Pandita era aficionado al vino y al juego. Un día, a la sazón, que se hallaba con unos rusos, vestido a la europea, algunos lamas llegaron corriendo a anunciarle que el servicio divino había comenzado y que debía ocupar su puesto en el altar. Pero Pandita no se acordaba de su papel celestial, ocupado en jugar a las cartas, y sin inmutarse lo más mínimo se puso su manto rojo de Hutuktu sobre el terno gris europeo y se dejó conducir en su palanquín por los escandalizados lamas.

A la vez que al cirujano envenenador, conocí en casa del Hutuktu a un joven de trece años, cuya mocedad, túnica roja y cabellos cortos me hicieron suponer que era un gandi o estudiante, sirviente de Pandita; pero comprendí después que me había equivocado. Aquel joven era el primer Hubilgan, también Buda encarnado, hábil decidor de la buenaventura y sucesor de Pandita Hutuktu. Borracho, impertinente y jugador empedernido, se complacía en burlarse con donaire de todo el mundo, lastimando profundamente la dignidad de los lamas.

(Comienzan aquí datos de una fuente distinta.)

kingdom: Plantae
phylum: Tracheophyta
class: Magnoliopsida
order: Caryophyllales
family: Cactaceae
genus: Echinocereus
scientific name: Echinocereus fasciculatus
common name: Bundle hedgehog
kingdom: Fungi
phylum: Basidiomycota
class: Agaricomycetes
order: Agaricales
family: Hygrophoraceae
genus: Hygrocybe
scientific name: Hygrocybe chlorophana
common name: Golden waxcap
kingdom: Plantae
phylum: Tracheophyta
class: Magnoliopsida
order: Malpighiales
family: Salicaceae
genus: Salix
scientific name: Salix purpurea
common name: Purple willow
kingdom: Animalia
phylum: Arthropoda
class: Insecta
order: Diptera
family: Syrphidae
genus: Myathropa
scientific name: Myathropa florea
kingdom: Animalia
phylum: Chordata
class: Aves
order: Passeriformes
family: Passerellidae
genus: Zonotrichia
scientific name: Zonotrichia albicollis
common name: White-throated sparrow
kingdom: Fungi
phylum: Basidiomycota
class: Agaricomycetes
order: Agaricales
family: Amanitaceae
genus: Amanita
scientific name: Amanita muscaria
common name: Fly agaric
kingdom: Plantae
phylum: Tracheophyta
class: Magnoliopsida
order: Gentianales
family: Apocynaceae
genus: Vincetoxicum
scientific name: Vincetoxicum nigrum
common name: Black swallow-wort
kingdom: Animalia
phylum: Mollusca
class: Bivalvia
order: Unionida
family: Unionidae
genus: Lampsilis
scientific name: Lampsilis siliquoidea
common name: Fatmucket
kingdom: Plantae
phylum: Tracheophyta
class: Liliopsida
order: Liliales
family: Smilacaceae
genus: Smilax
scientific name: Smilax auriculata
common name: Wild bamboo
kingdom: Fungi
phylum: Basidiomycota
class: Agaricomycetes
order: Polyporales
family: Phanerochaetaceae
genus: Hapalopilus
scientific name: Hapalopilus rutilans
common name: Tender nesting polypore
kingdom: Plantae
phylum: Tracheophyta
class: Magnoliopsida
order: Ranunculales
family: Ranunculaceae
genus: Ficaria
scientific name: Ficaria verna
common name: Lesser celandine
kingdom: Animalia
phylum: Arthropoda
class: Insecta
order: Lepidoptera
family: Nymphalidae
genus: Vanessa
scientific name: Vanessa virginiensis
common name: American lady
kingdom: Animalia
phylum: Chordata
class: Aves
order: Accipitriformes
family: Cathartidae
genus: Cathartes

El mismo día hice amistad con el segundo Hubilgan que vino a visitarme: era el verdadero administrador de Zain-Chabi, posesión independiente bajo el dominio directo del Buda vivo. Este hubilgan era un hombre de treinta y dos años, grave, ascético, excelentemente educado y muy versado en ciencias mongolas. Sabia ruso, leía mucho en este idioma y se interesaba especialmente por la vida y la historia de los demás pueblos. Sentía gran respeto al genio creador del pueblo americano, y me dijo:

– Cuando vayáis a America, pedid a los americanos que vengan aquí para sacarnos de las tinieblas que nos envuelven. Los chinos y los rusos nos arrastrarán a la ruina. Solo los americanos pueden salvarnos.

Con inmensa satisfacción transmito la petición de aquel mongol conspicuo y su invocación al pueblo americano. ¿Por qué no saca a esa nación honrada, sumida en la sombra y la opresión? ¿Por qué dejarla perecer? El alma mongola es rica en fuerzas morales. Haced de aquellas buenas gentes un pueblo ilustrado, enseñadles a utilizar los bienes que poseen, y la noble patria de Gengis Kan os lo agradecerá eternamente y os será siempre fiel.

Cuando me repuse del todo, el Hutuktu me invitó a viajar en su compañía hasta Erdeni Dzu, lo que acepté complacido. Al día siguiente pusieron a mi disposición un carruaje ligero y cómodo. Nuestra excursión duró cinco días, y en el curso de ella visitamos Erdeni Dzu, Hoto Zaidam y Hara Balgasun. Son las ruinas de tres monasterios y las ciudades construidas por Gengis Kan y sus sucesores Ugadai Kan y Kublai en el siglo XIII. De ellas no restan más que las murallas y las torres, unas tumbas pétreas y libros de leyendas y gestas.